▸ Задание
Напишите продолжение отрывка о варварских Правдах и мышлении варваров, начав сразу после его последнего предложения.

▸ Предложенный отрывок

Об образности варварского мышления[106] свидетельствуют также и поговорки, нередко встречающиеся в некоторых записях обычного права и служащие в них в качестве выражений общих норм.
Раскрытие знаковых систем «дофеодального» общества, воплощающихся в варварских Правдах, требует от историка самого пристального отношения ко всем содержащимся в них сведениям о процедурах, в которые отливалась социальная жизнь варваров. И действительно, мы сталкиваемся в варварских Правдах с обилием всякого рода юридических и иных обрядов и формул. По существу, каждая сделка, всякий важный поступок в жизни, например вызов в суд, передача или раздел имущества, вступление в брак, уплата возмещения, дача свидетельских показаний, очищение от обвинений, требовали особой, раз навсегда установленной и строжайше соблюдаемой процедуры, ибо малейшее ее нарушение или отклонение от нее делали недействительным весь акт. Сама по себе подробность описания в Правдах процедур — свидетельство большой важности, которую им придавали. Вспомним хотя бы описания в «Салической Правде» бросания горсти земли человеком, не имеющим средств для уплаты
Во всех этих случаях (и во множестве других) составители судебников придают огромное значение всем мельчайшим деталям; предусмотрены движения, слова и поступки участников процедур, даже их местоположение относительно друг друга, — короче, в записях права с точностью подробного сценария расписаны все действия, необходимые для успешного осуществления каждого из актов, регулировавших различнейшие стороны общественной жизни варваров.
Как выше упоминалось, в записях народного права встречаются упоминания об обычаях, которые уже утратили силу, были заменены новыми постановлениями. Тем не менее память о старинных обычаях бережно сохраняется в Правдах: отмененный на практике обычай сохраняется в памяти. В этом отношении судебники варваров подобны их сказаниям и мифам, повествованиям о древних временах. В неотдифференцированности правового обычая от мифа и от религиозного ритуала состоит еще одна особенность варварских Правд, связанная со спецификой «примитивного» мышления. Но эта неотдифференцированность того, что для нас представляет право, литературу, религию, а для варваров составляло нерасчлененное единство, в свою очередь есть частный случай нерасчлененности мышления и разных сфер социальной деятельности. Производство, семейные отношения, религия, различные формы духовной культуры находились в первоначальном синтезе. Не этим ли нужно объяснять сакральный характер юридических процедур, формул, имущественных, семейных и иных сделок?
В своем беглом обзоре некоторых особенностей варварских Правд мы обращали внимание не на содержание их постановлений, проливающих свет на социально-правовые и экономические отношения в варварском обществе, а преимущественно на «формальные» моменты: «казуистичность» постановлений, крайнюю формализованность правоотношений, роль ритуалов и сакральных формул при осуществлении права, приверженность традиции, «старине». Все процедуры и обряды, формулы, клятвы, а также детализированные представления о преступлениях и пенях-возмещениях, сведения о которых дошли к нам подчас в виде бессистемных и несвязных фрагментов, в варварском обществе, несомненно, составляли единство, выполнявшее роль своеобразной устойчивой формы, наполнявшейся каждый раз конкретным социальным содержанием. Указанные специфические черты варварских Правд, обычно оставляемые без внимания при их исследовании, более, нежели что-либо другое, дают возможность проникнуть в систему мышления варваров. Не принимая в полной мере в расчет особенности их духовной структуры, мы лишаемся возможности познать с должной глубиной и социальную структуру варварского общества, ибо мышление — в его исторически конкретном своеобразии — составляет неотъемлемую и важную составную часть общественной структуры.

▸ Исходные данные
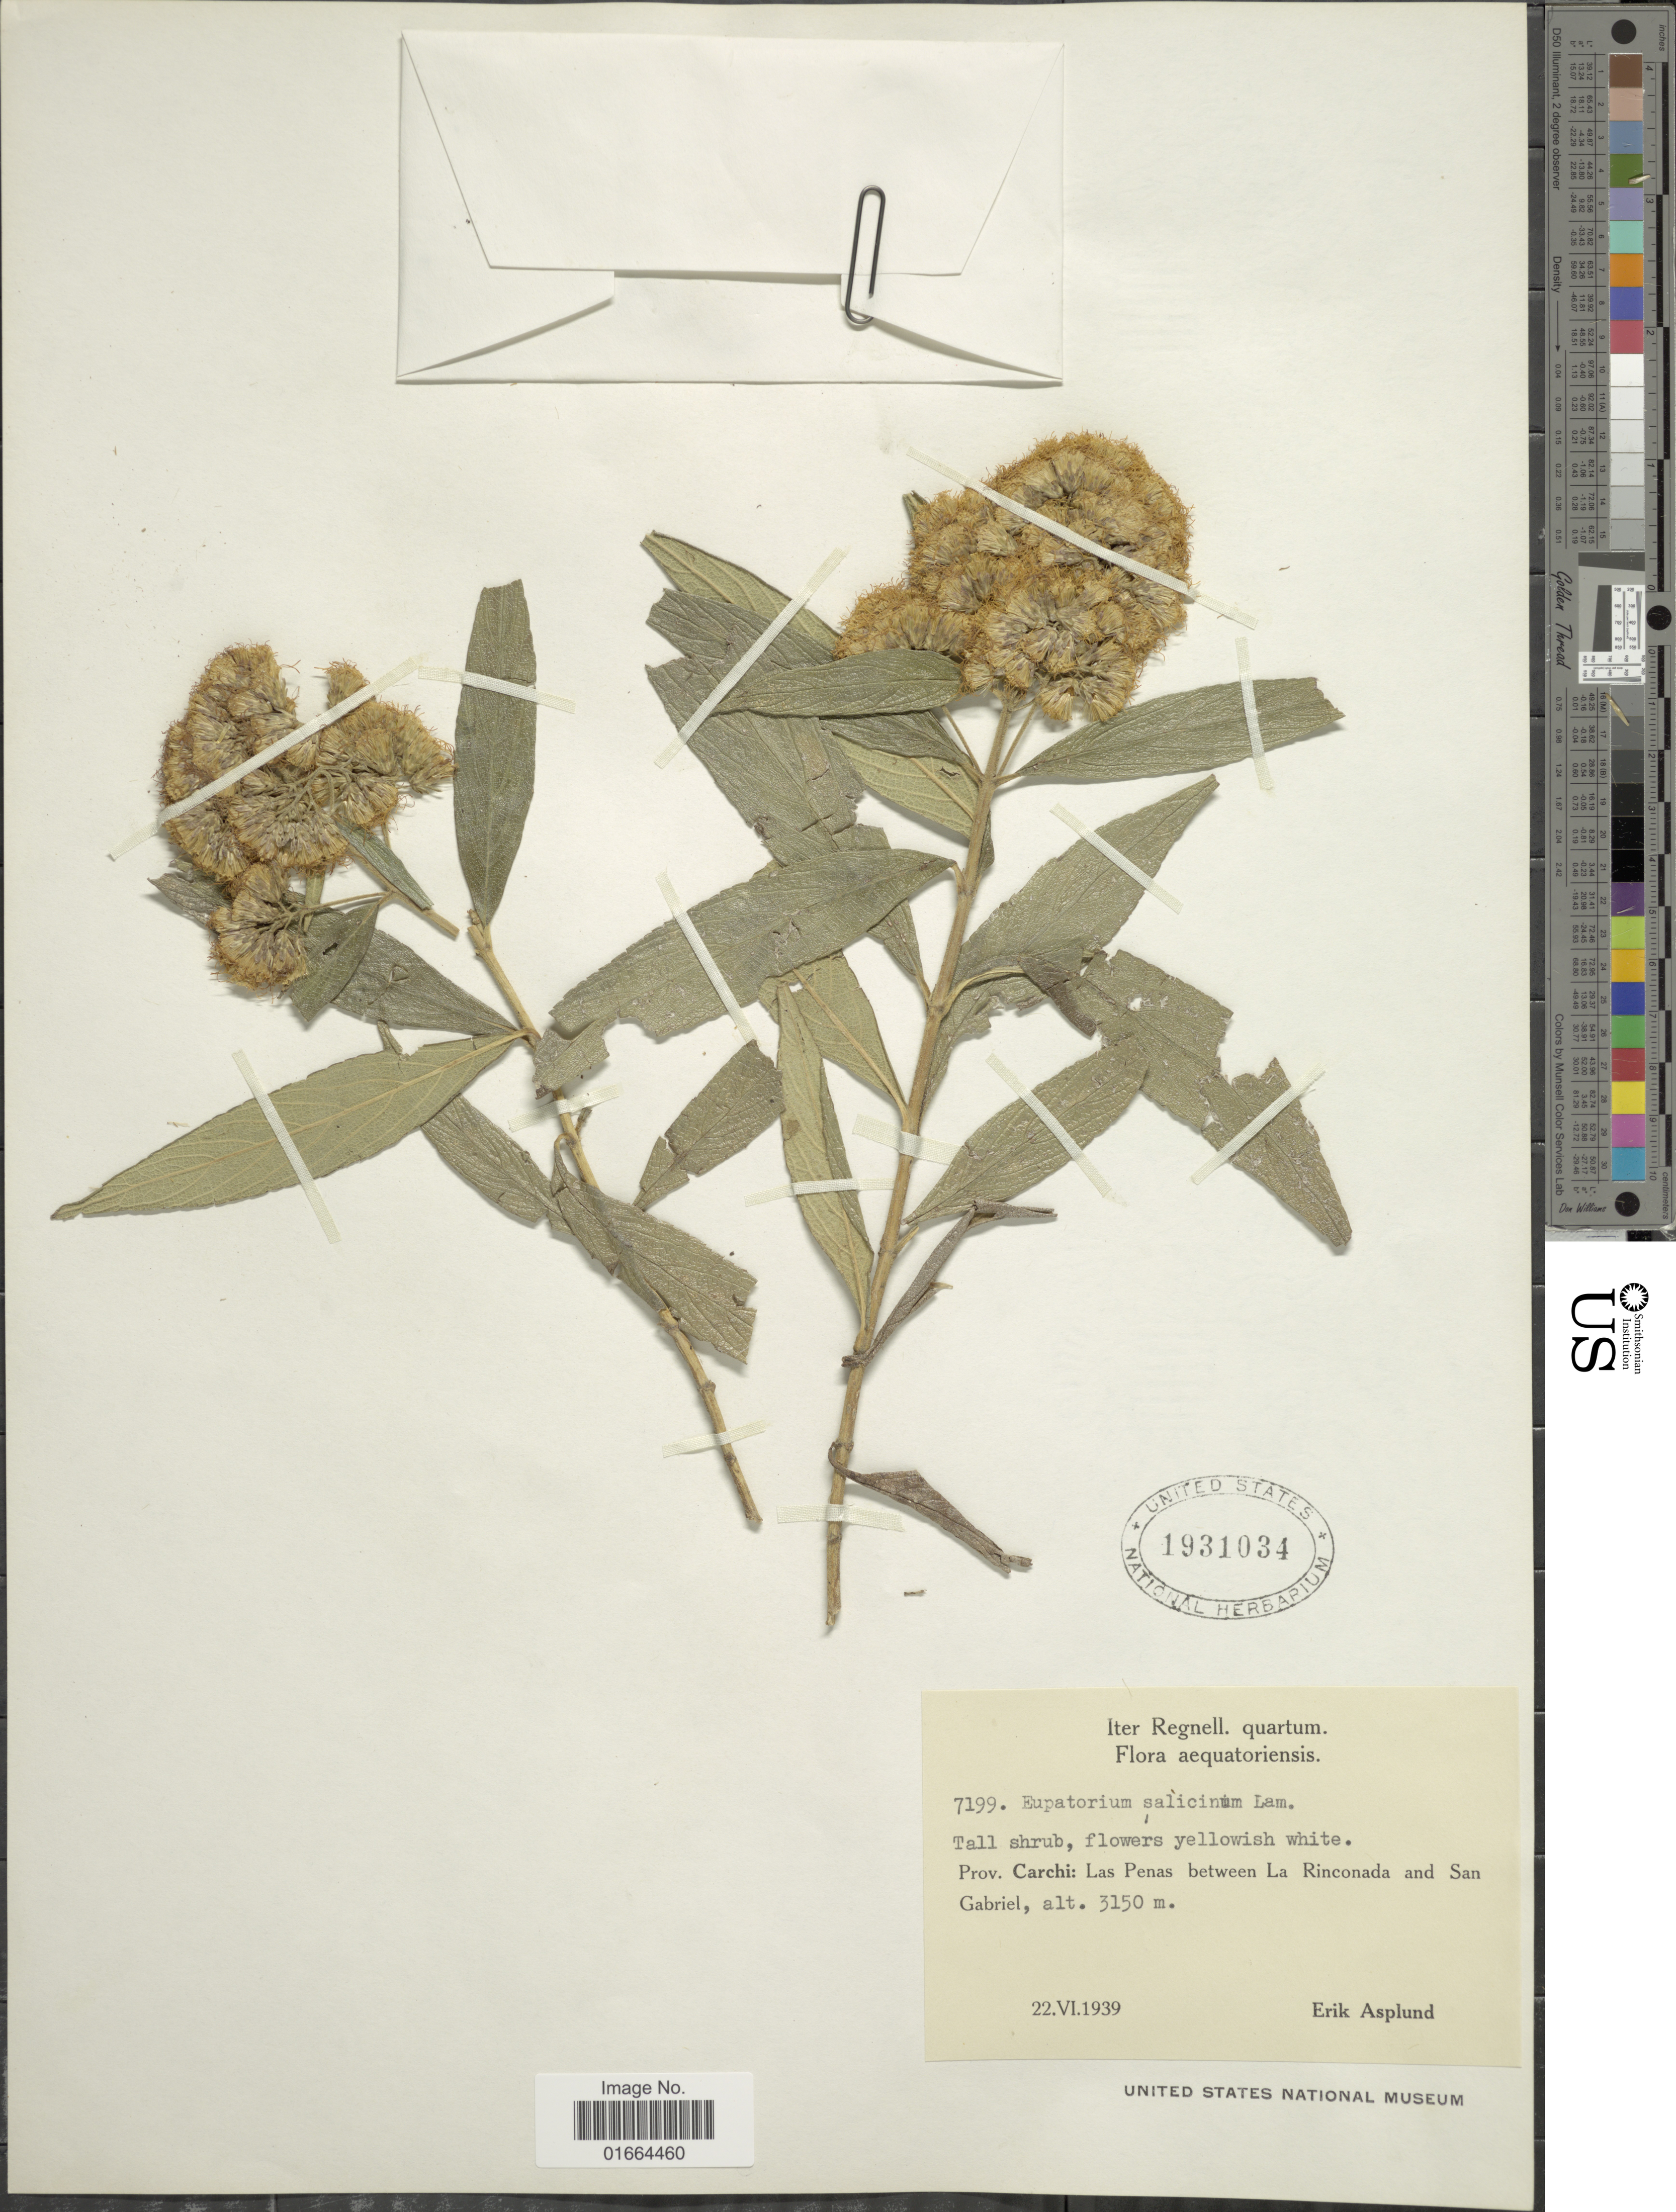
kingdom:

▸ Ответ к заданию
Вот этот стиль мышления варваров можно обнаружить (нередко под чуждыми ему построениями или позднейшими наслоениями) во всех записях обычного права. Он чрезвычайно устойчив и консервативен. Именно в указанном аспекте варварские Правды нас сейчас и интересуют. «Архаическое» сознание варваров нашло свое выражение не только в Правдах, — мы обнаружим его и в народной поэзии и литературе, и в орнаментальном искусстве раннего средневековья, и во многом другом. Следы этого стиля мышления нетрудно найти и в гораздо более позднее время. Однако судебники должны быть рассмотрены особо, ибо, как уже было отмечено, в них иначе, чем в памятниках литературы и искусства, выступает отношение субъективного и объективного моментов: второй явно преобладает над первым, что делает исследование записей обычного права особенно перспективным для знакомства с общественным сознанием «дофеодального» общества, следовательно, и для выявления отношения между индивидом и обществом, для характеристики формируемого этим обществом индивида.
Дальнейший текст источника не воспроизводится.